Do We Know Who Received Van Gogh’s Fabled Ear?
A mystery that has baffled people for nearly 130 years is now being brought into limelight due to unearthing of certain interesting facts by The Art Newspaper. The fabled severed ear of Van Gogh is well known to have been given to a young woman in a brothel, the name however is believed to be Gabrielle Berlatier who was a farmer’s daughter.
Van Gogh’s Ear: The True Story a book by Bernadette Murphy published by Chatto & Windus recently referred to this woman, however unnamed. The author confesses to have promised Gabrielle’s descendants to mention her surname only when the family permits her to and wishes to respect their wish to keep it all private. And, she kept her word.
Keeping the meticulous details as a reference, researchers in the art journalistic world followed it up using an open archive.

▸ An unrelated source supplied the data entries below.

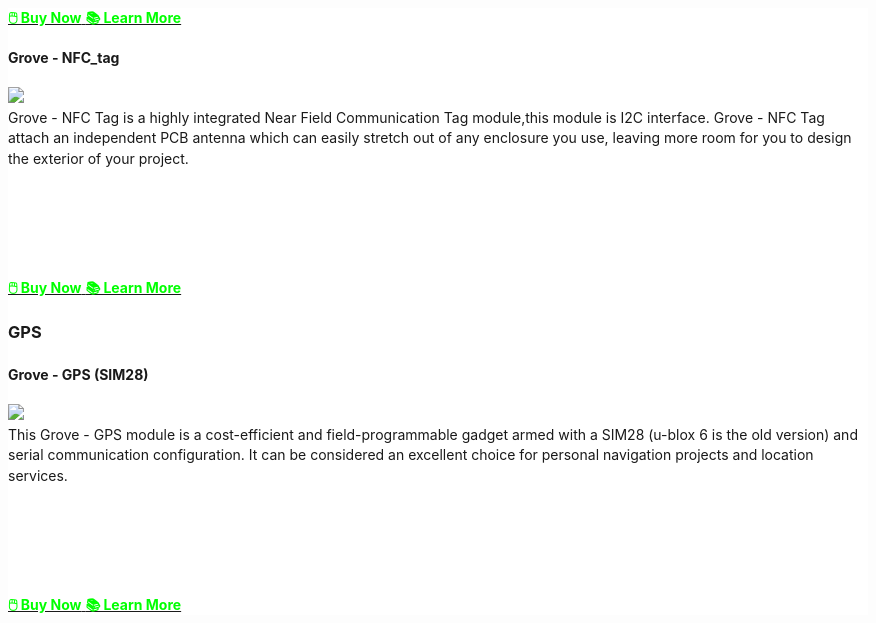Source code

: <div class="get_one_now_container" style={{textAlign: 'center'}}>
    <a class="get_one_now_item" href="https://www.seeedstudio.com/Grove-NFC.html"><strong><span><font color={'FFFFFF'} size={"4"}> 🖱️ Buy Now</font></span></strong>
    </a>
    <a class="get_one_now_item" href="/Grove_NFC/"><strong><span><font color={'FFFFFF'} size={"4"}> 📚 Learn More</font></span></strong>
    </a>
</div>


#### Grove - NFC_tag

<div class="all_container">
    <div class="xiao_topic_page_pic">
        <img src="https://media-cdn.seeedstudio.com/media/catalog/product/cache/bb49d3ec4ee05b6f018e93f896b8a25d/h/t/httpsstatics3.seeedstudio.comimagesproductgrove20nfc20tag.jpg" style={{width:900, height:'auto'}}/>
    </div>
    <div class="xiao_topic_page_font1">
        <font size={"2.1"}>Grove - NFC Tag is a highly integrated Near Field Communication Tag module,this module is I2C interface. Grove - NFC Tag attach an independent PCB antenna which can easily stretch out of any enclosure you use, leaving more room for you to design the exterior of your project.  </font>
    </div>
</div>

<br /><br /><br /><br />

<div class="get_one_now_container" style={{textAlign: 'center'}}>
    <a class="get_one_now_item" href="https://www.seeedstudio.com/Grove-NFC-Tag-p-1866.html"><strong><span><font color={'FFFFFF'} size={"4"}> 🖱️ Buy Now</font></span></strong>
    </a>
    <a class="get_one_now_item" href="/Grove_NFC_Tag/"><strong><span><font color={'FFFFFF'} size={"4"}> 📚 Learn More</font></span></strong>
    </a>
</div>

### GPS

#### Grove - GPS (SIM28)

<div class="all_container">
    <div class="xiao_topic_page_pic">
        <img src="https://media-cdn.seeedstudio.com/media/catalog/product/cache/bb49d3ec4ee05b6f018e93f896b8a25d/h/t/httpsstatics3.seeedstudio.comseeedfile2018-08bazaar894664_113020003.jpg" style={{width:900, height:'auto'}}/>
    </div>
    <div class="xiao_topic_page_font1">
        <font size={"2.1"}>This Grove - GPS module is a cost-efficient and field-programmable gadget armed with a SIM28 (u-blox 6 is the old version) and serial communication configuration. It can be considered an excellent choice for personal navigation projects and location services.  </font>
    </div>
</div>

<br /><br /><br /><br />

<div class="get_one_now_container" style={{textAlign: 'center'}}>
    <a class="get_one_now_item" href="https://www.seeedstudio.com/Grove-GPS-Module.html"><strong><span><font color={'FFFFFF'} size={"4"}> 🖱️ Buy Now</font></span></strong>
    </a>
    <a class="get_one_now_item" href="/Grove-GPS/"><strong><span><font color={'FFFFFF'} size={"4"}> 📚 Learn More</font></span></strong>
    </a>
</div>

Her name was finally tracked down in the records of Paris’s Institut Pasteur where she received treatment for rabies. It is her identification that has managed to shed some light on the peculiar incident where Van Gogh cut his entire ear off.
It is the medical records in Institut Pasteur that revealed that Gabrielle Berlatier, the 18 year old lived in a village 10km east of Arles named Mas de Faravelle in Moulès in Provence. It was in the year 1888 that she was bitten by the farm shepherd’s dog on her hand which caused them to cauterize the wound with a red hot iron followed by her being taken to Paris for a an anti-rabies vaccine that saved her life.
Alphonse Robert, the policeman who was the first to reach the brothel where Van Gogh cut off his ear, was quoted in an article written in 1936 where he mentions the name of the girl as Gaby. At the time of the incident, the newspapers were reporting the woman to be named as Rachel, which might have been a nickname.
Murphy, in her book further mentions that Gabrielle was in fact too young to be registered as a prostitute in the brothel, but worked there as a maid. The tragedy is paramount for the teenager who was recently recovering from a lethal dog bite was working at such hours in a brothel. The reason for her working in such conditions may also be due to the considerable debt that family went under to get Gabrielle treated for the dog bite first locally and then in Paris.
It has also been suggested by some evidence that Gabrielle also worked as a cleaner at Café de la Gare which was owned by Joseph and Marie Ginoux who interestingly enough were good friends of Van Gogh. The artist was believed to have been staying there for a short time in the year 1888 before he moved on to sleeping a few doors away in The Yellow House.
Café de la Gare tended to attract some questionable patrons due to it being open all night long. It was only a short time before the horrid ear incident that Van Gogh had completed his work The Night Café where he claims that it is by spending time within a café that you may ruin your life, go mad or even commit crimes. In a conversation with his friend Emile Bernard he is known to have said though Café de la Gare was not really a brothel, it was not entirely rare to see a prostitute at some table with her clients from time to time. In his painting of The Night Café, he has actually shown such a couple sitting towards the back of the room.
Up until now it was so believed that the recipient of the artist’s ear was one of his casual acquaintances or some prostitute or the Madame at the brothel where the incident unfolded. The trivia that Gabrielle knew Joseph and Marie Ginoux, the owners of Café de la Gare also hints at the possibility of Van Gogh and Gabrielle seeing each other quite frequently.
At a tender age Gabrielle suffered a violent dog bite, was probably traumatized by a temporarily deranged artist in a short span of time. She however later got married and lived to a ripe old age, keeping this whole traumatic episode with Van Gogh as a guarded secret.